Return the following data exactly, with all pictures left out.

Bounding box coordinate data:

---+---

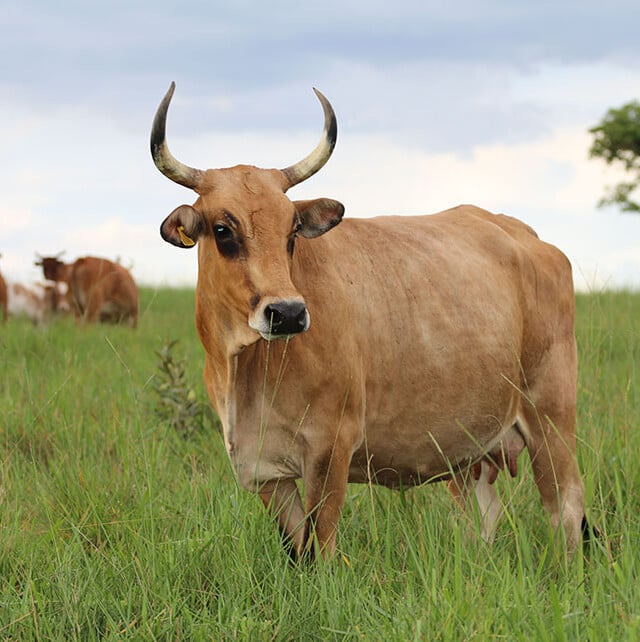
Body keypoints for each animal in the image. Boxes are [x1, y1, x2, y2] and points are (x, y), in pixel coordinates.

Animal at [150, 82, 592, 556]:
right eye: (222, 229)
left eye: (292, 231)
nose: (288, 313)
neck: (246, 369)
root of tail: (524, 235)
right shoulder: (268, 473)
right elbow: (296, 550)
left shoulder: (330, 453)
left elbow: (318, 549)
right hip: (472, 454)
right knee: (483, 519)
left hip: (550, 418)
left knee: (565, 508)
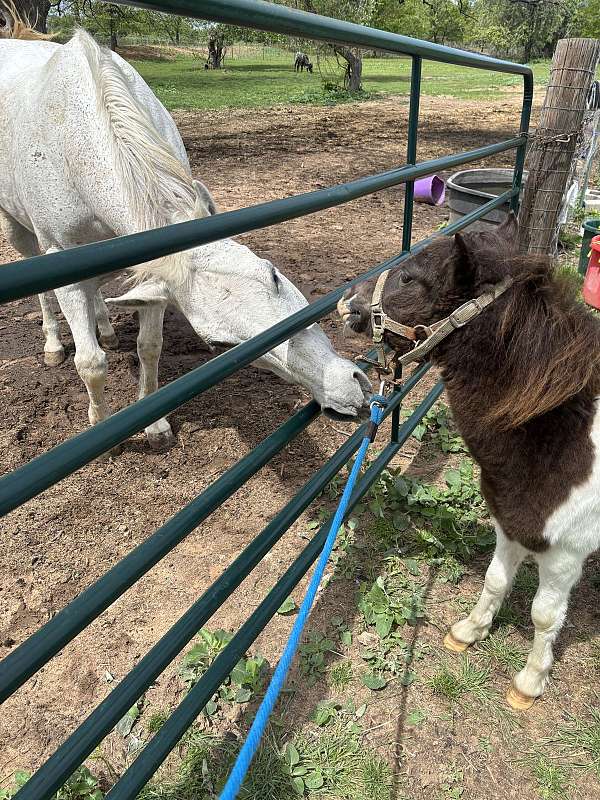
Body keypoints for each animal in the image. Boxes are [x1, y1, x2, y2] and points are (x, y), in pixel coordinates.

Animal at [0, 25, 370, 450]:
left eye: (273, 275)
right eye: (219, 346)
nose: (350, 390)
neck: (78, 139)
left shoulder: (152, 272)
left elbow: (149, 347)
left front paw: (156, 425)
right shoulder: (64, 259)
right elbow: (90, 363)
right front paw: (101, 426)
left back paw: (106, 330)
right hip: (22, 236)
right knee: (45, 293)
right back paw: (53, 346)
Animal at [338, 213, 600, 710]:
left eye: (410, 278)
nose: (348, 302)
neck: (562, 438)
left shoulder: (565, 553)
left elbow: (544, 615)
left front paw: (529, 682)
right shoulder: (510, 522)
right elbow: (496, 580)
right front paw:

---+---

§ Exercise output
Body keypoints for each animal in the image. Boxes are [x1, y1, x2, y2] and points are (x, y), in pixel coordinates.

Animal at [150, 82, 592, 556]:
right eye: (222, 229)
left eye: (292, 231)
nose: (288, 313)
neck: (246, 369)
root of tail: (524, 235)
right shoulder: (268, 473)
right elbow: (296, 550)
left shoulder: (330, 453)
left elbow: (318, 549)
right hip: (472, 454)
right knee: (483, 519)
left hip: (550, 418)
left knee: (565, 508)
Body keypoints for each animal in the image. Boxes are [x1, y1, x2, y2] and points are (x, y), in pixel coordinates.

Animal at [0, 25, 370, 450]:
left eye: (273, 275)
right eye: (219, 346)
nose: (350, 390)
neck: (78, 139)
left shoulder: (152, 272)
left elbow: (149, 347)
left front paw: (156, 425)
right shoulder: (64, 259)
right elbow: (90, 363)
right front paw: (101, 426)
left back paw: (106, 330)
right hip: (22, 236)
right knee: (45, 293)
right back paw: (53, 346)
Animal at [338, 213, 600, 710]:
left eye: (410, 278)
nose: (348, 302)
neck: (562, 438)
left shoulder: (565, 553)
left elbow: (544, 615)
left front paw: (529, 682)
right shoulder: (510, 522)
right elbow: (496, 580)
right front paw:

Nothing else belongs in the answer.